Cole noted that, at the meeting, project spokesperson Marcia McAllister had stated that the bidding process was already competitive because the Dulles Transit Partners — Bechtel and Washington Group International — had bid competitively for the original planning contract. A provision of that contract is that the chosen contractor gets to make the first bid for construction. Only if that bid is too high will other bidders be considered.

"How do you know a bid is too high if you're only getting one?" Cole asked, adding that, if the bid were deemed too high, "that just sets a benchmark for the subsequent bidders to know they've got to come in 1 percent below what was deemed too high."

TYSONS TUNNEL INC. was founded by the Greater McLean Chamber of Commerce and is funded by various local corporate sponsors. The group is spending about $3.5 million to have preliminary engineering plans for a tunnel drawn up and a study conducted on the environmental impact of such a tunnel. This is in spite of the fact that the plan for an elevated rail has already been approved by Gov. Tim Kaine and is currently going forward. Tysons Tunnel Inc. expects to have the studies completed by early January.

Most residents and businesses in McLean and Vienna, said Cole, would prefer the Tysons extension of the rail to be underground, largely because of the potential local impact of the construction process for an elevated rail.

"At what point are we concerned that we might lose federal funding?" asked Councilmember Mike Polychrones.

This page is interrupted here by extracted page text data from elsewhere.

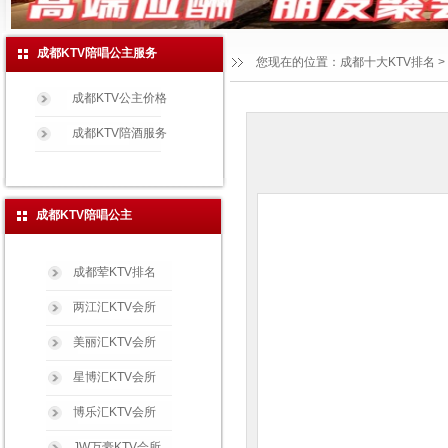
成都KTV陪唱公主服务
您现在的位置：
成都十大KTV排名
>
成都KTV公主价格
成都KTV陪酒服务
成都KTV陪唱公主
成都荤KTV排名
两江汇KTV会所
美丽汇KTV会所
星博汇KTV会所
博乐汇KTV会所
JW万豪KTV会所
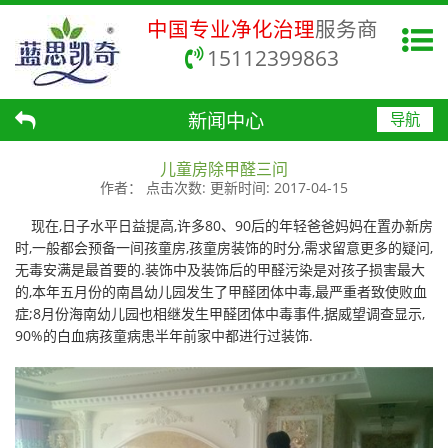
中国专业净化治理
服务商
15112399863
新闻中心
导航
儿童房除甲醛三问
作者：
点击次数:
更新时间:
2017-04-15
现在,日子水平日益提高,许多80、90后的年轻爸爸妈妈在置办新房
时,一般都会预备一间孩童房,孩童房装饰的时分,需求留意更多的疑问,
无毒安满是最首要的.装饰中及装饰后的甲醛污染是对孩子损害最大
的,本年五月份的南昌幼儿园发生了甲醛团体中毒,最严重者致使败血
症;8月份海南幼儿园也相继发生甲醛团体中毒事件,据威望调查显示,
90%的白血病孩童病患半年前家中都进行过装饰.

The Federal Transportation Administration (FTA) has promised to supply $900 million of the approximately $4 billion project budget, provided that the project meets certain cost-effectiveness standards. It was deemed that a tunnel would not meet those requirements, and there is concern that delaying the project to re-plan the Tysons extension as a tunnel could also increase its cost beyond what is acceptable to the FTA.

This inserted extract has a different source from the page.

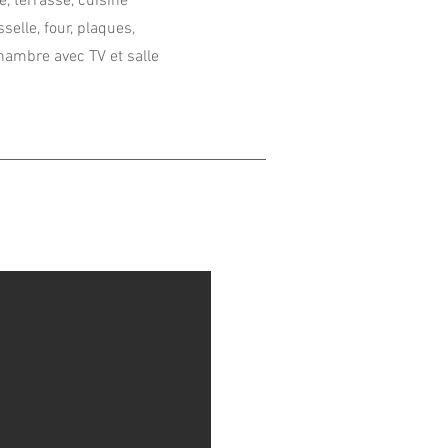
e, terrasse, cuisine
selle, four, plaques,
chambre avec TV et salle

"I DON'T THINK that asking that the process be bid in parallel affects that," said Cole. She noted that the county is expending more than $900 million, which she felt entitled local governments to a say in the rail's construction.

"I just don't want to see us lose the federal matching funds," Polychrones responded. "We seriously need this."

"I refuse to believe that those regulations can't be tweaked a bit," said Councilmember Maud Robinson, noting the area's clout in Congress. "I don't think enough effort has been made to find out if the feds will bend a little on these requirements," she said.

The council voted unanimously to endorse the Tysons Tunnel petition.

"We did write a letter to the governor asking that he re-look at this," said Mayor Jane Seeman, "so this is just another step in that direction."